Data Processing Agreement

This Data Processing Agreement, together with the Terms and Conditions, forms an integral part of every agreement regarding services between Lazentis B.V. and the Client, where personal data is processed.

2.1. The Processor commits under the conditions of this Data Processing Agreement to process personal data on behalf of the Controller. This processing takes place exclusively in the context of the execution of the assignment and purposes reasonably related thereto.

3.1. The Processor uses the personal data solely for the execution of the assignment as described in Article 2 and refrains from processing for its own commercial purposes.

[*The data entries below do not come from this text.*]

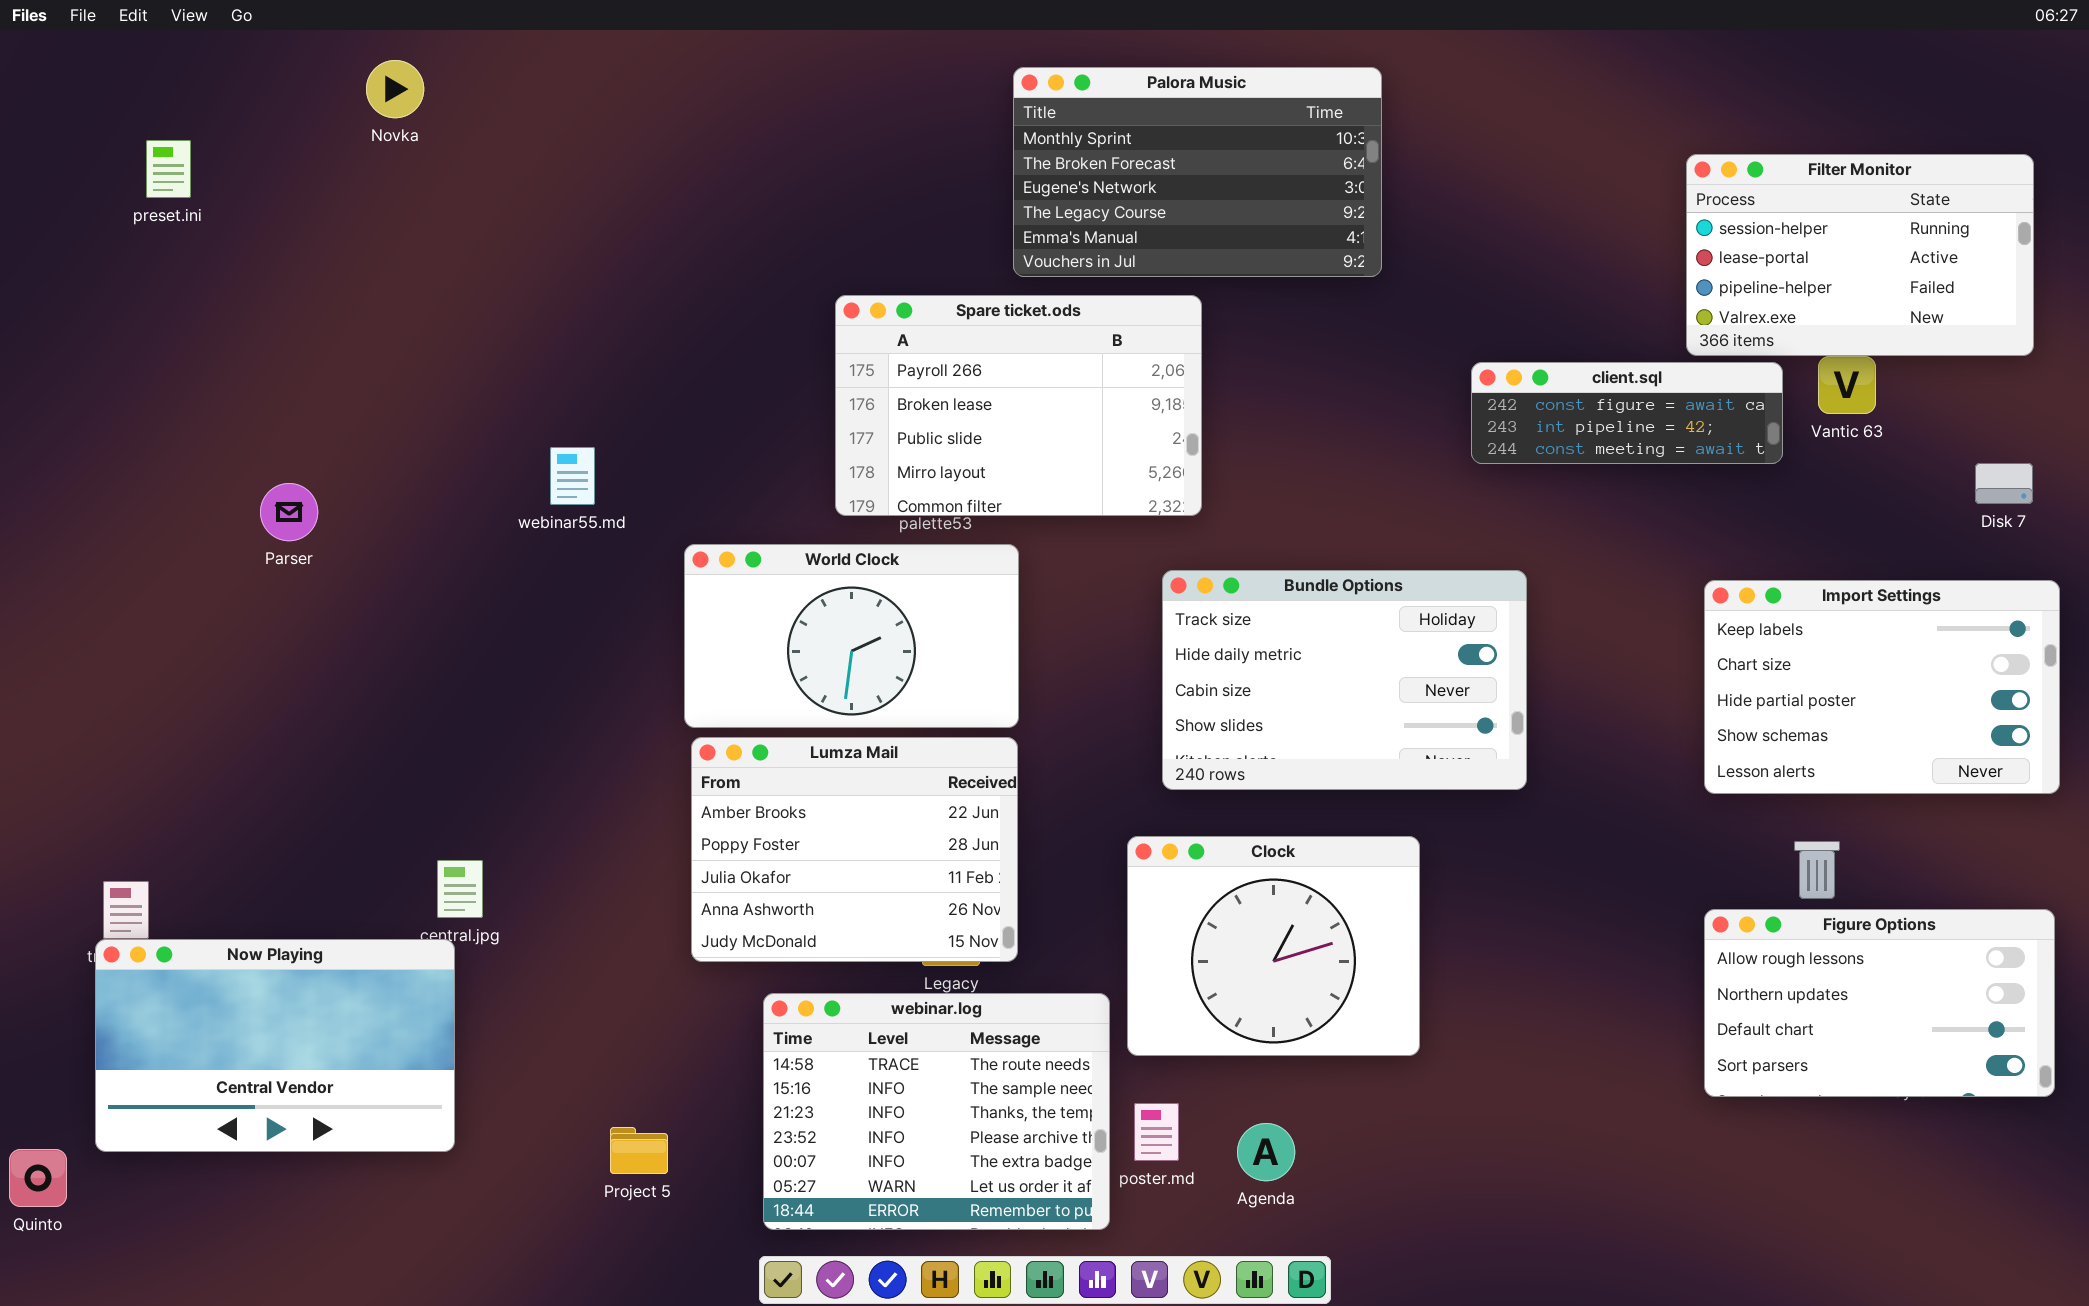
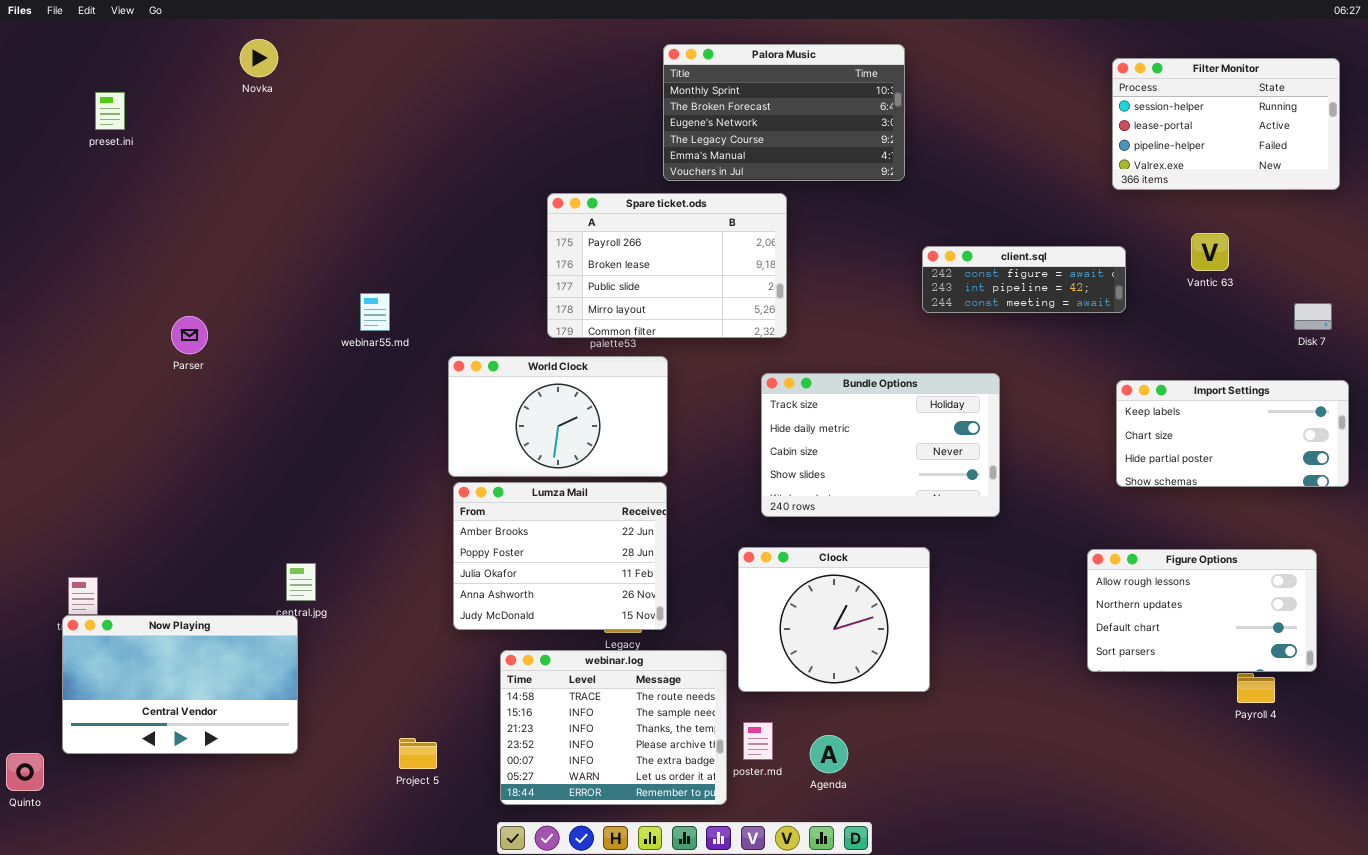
Filter Monitor: [1686,154,2034,356] -> [1112,58,1340,190], moved
client.sql: [1471,362,1783,464] -> [922,246,1126,313], moved
Import Settings: [1704,580,2060,794] -> [1116,380,1349,487], resized
Figure Options: [1704,909,2055,1097] -> [1087,549,1317,672], moved

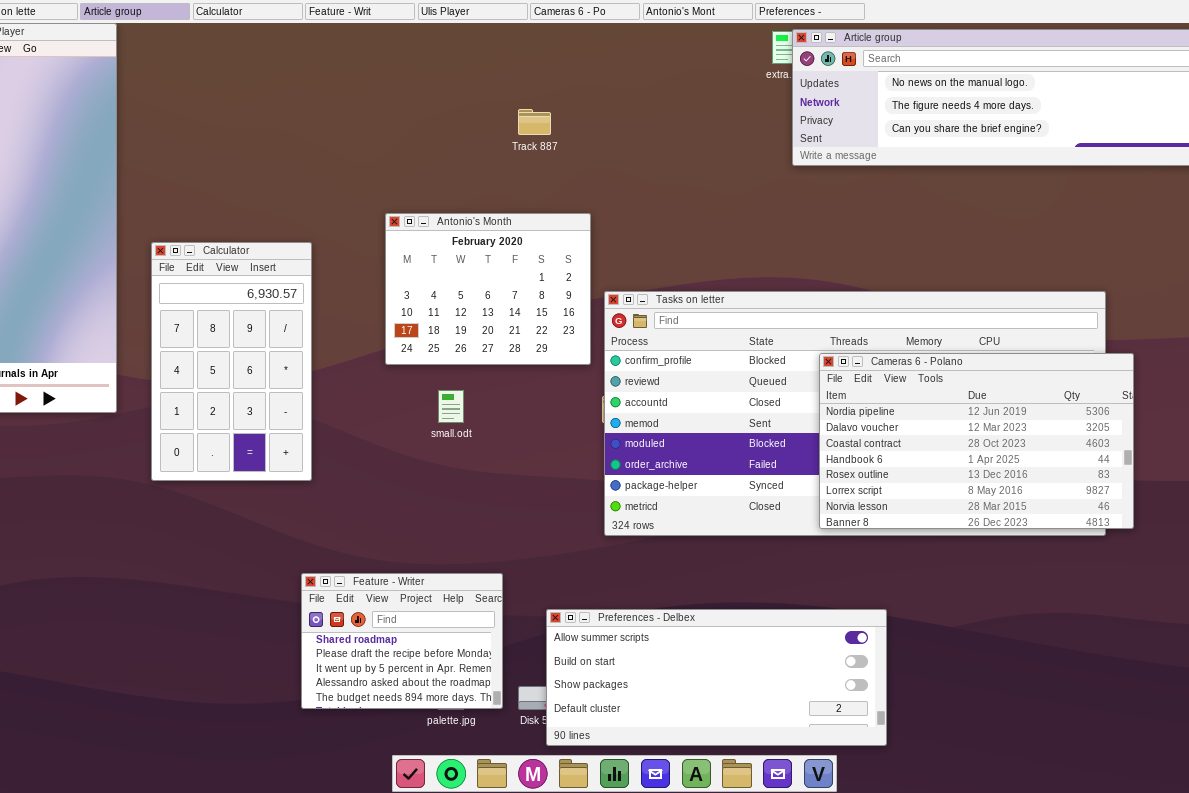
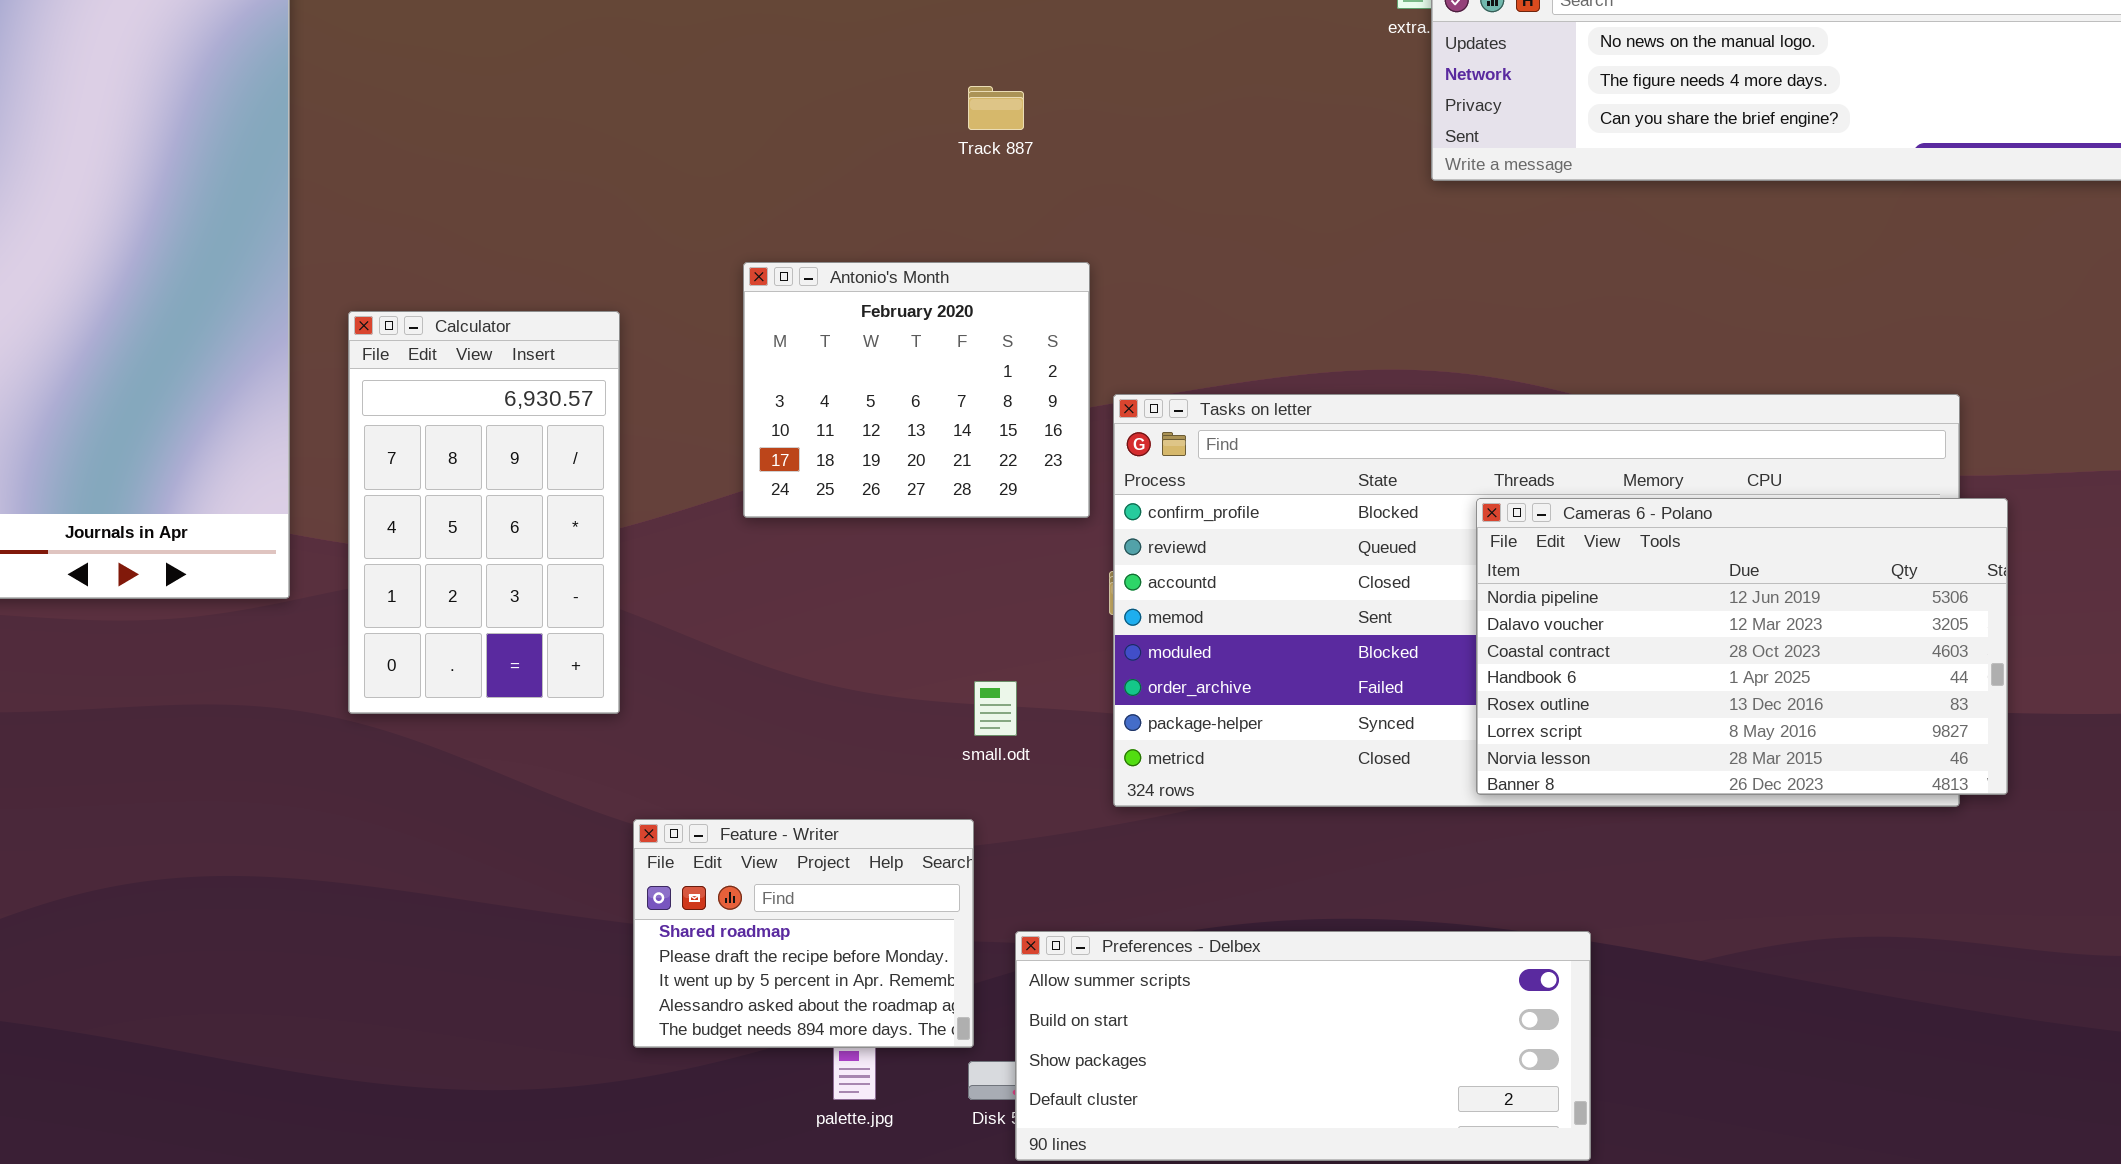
small.odt: [438,390,464,423] -> [974,681,1017,736], moved
Feature - Writer: [301,573,503,709] -> [633,819,974,1048], moved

3.2. The Processor carries out the work in accordance with the requirements of the GDPR and under the express (final) responsibility of the Controller. If a specific instruction is, in the opinion of the Processor, in conflict with the law, it shall consult the Controller without delay.

5.2. At the request of the Controller, the Processor shall inform the Controller as soon as possible about the sub-processors engaged by it. The Controller may, within a period of fourteen days, object in writing and with reasons to this change, after which the parties shall enter into consultation.

6.2. The duty of confidentiality does not apply insofar as the Controller expressly gives permission to provide the information to third parties, providing the information to third parties is logically necessary for the execution of the assignment or if the information is provided pursuant to a legal obligation.

7.1. The Processor shall endeavor to take appropriate technical and organizational measures to protect processed personal data of the Controller against loss or against any form of unlawful processing.

10.1. The Controller may have an audit carried out once a year at most by an independent expert third party bound by confidentiality, on condition of a substantiated suspicion of violation of this Data Processing Agreement communicated in writing to the Processor.

10.2. If an audit by an independent third party has already been carried out in a year, the Processor may, contrary to what is regulated in the preceding paragraph, suffice with providing access to the relevant parts of the report, if another audit of compliance with the obligations of the Processor in the Data Processing Agreement is requested within the same year.